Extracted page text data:
§ §

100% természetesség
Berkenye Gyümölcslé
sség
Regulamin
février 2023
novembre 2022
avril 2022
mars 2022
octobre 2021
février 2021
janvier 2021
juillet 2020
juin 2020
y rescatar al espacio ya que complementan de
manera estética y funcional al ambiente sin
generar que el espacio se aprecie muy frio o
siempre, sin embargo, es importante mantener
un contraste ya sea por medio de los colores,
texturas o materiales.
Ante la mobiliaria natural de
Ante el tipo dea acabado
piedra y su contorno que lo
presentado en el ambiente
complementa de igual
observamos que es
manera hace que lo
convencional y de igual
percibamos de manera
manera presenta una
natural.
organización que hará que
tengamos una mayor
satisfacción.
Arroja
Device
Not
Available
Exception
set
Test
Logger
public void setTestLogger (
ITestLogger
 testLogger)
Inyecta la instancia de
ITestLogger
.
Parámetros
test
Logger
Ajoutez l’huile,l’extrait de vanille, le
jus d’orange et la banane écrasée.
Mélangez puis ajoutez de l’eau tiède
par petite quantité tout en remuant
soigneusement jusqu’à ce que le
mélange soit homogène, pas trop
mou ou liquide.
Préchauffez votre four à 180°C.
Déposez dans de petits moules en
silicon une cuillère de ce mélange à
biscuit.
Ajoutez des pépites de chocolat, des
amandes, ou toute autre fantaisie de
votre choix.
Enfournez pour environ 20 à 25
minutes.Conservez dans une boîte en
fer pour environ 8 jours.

§ §

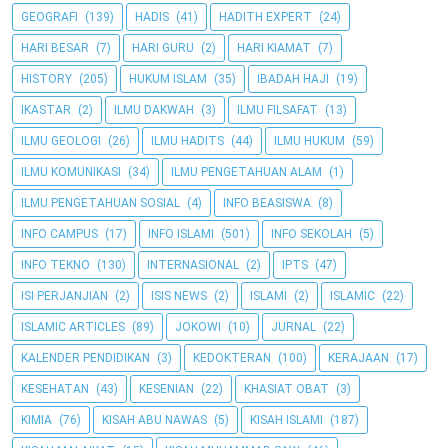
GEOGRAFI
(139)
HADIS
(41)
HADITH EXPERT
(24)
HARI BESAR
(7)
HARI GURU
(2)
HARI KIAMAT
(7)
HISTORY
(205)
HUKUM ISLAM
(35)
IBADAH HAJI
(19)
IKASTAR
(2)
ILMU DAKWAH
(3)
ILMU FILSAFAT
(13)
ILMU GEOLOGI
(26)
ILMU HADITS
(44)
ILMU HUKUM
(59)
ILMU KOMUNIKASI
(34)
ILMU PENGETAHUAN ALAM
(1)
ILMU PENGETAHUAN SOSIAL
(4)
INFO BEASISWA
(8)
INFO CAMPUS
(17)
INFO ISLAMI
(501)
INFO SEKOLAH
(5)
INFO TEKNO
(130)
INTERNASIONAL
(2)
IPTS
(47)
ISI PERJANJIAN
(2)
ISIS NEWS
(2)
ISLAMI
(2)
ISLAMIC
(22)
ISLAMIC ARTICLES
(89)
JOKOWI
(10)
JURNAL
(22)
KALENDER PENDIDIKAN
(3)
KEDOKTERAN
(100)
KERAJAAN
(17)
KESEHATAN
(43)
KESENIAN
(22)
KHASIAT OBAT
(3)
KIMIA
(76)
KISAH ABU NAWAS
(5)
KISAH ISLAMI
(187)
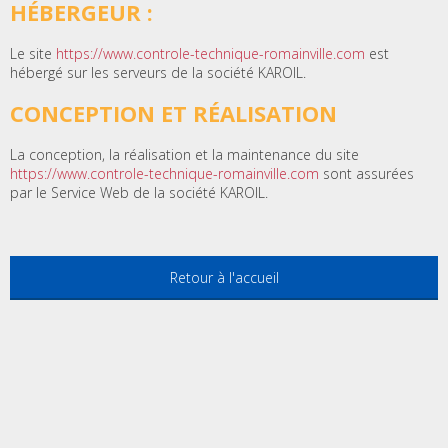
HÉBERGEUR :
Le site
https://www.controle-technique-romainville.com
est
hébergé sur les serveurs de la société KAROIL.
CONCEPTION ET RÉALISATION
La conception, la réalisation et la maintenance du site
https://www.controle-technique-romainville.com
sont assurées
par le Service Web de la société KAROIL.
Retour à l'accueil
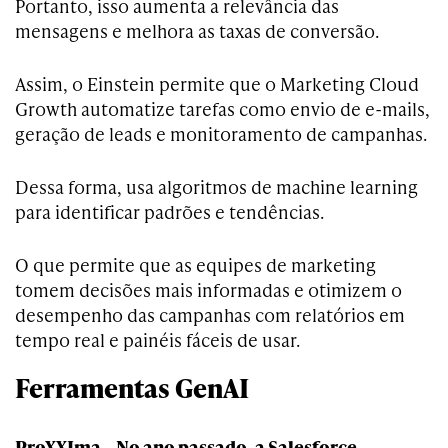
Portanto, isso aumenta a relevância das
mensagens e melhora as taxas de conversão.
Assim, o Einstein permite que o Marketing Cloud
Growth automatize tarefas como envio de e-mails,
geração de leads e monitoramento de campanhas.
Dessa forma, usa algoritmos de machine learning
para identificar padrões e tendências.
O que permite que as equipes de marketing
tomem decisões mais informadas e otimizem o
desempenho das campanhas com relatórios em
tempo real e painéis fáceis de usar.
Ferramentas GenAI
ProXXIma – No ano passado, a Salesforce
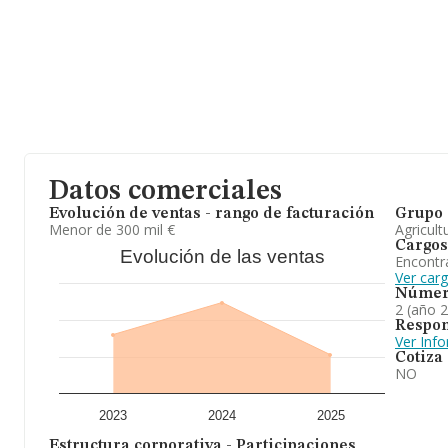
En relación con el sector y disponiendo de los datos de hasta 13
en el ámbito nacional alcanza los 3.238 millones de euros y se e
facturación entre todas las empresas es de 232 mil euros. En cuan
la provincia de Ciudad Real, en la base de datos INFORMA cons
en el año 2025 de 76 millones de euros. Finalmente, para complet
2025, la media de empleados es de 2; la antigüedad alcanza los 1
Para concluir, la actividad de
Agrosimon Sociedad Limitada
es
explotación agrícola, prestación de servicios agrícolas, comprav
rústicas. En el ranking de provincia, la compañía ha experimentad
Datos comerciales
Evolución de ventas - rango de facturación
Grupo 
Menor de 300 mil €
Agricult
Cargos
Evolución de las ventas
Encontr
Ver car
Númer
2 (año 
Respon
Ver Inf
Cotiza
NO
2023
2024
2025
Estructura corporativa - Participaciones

§ §

PROMPT: Scan the lines above for the word "ILMU". Return each one that has it.

RESULT:
ILMU DAKWAH
ILMU FILSAFAT
ILMU GEOLOGI
ILMU HADITS
ILMU HUKUM
ILMU KOMUNIKASI
ILMU PENGETAHUAN ALAM
ILMU PENGETAHUAN SOSIAL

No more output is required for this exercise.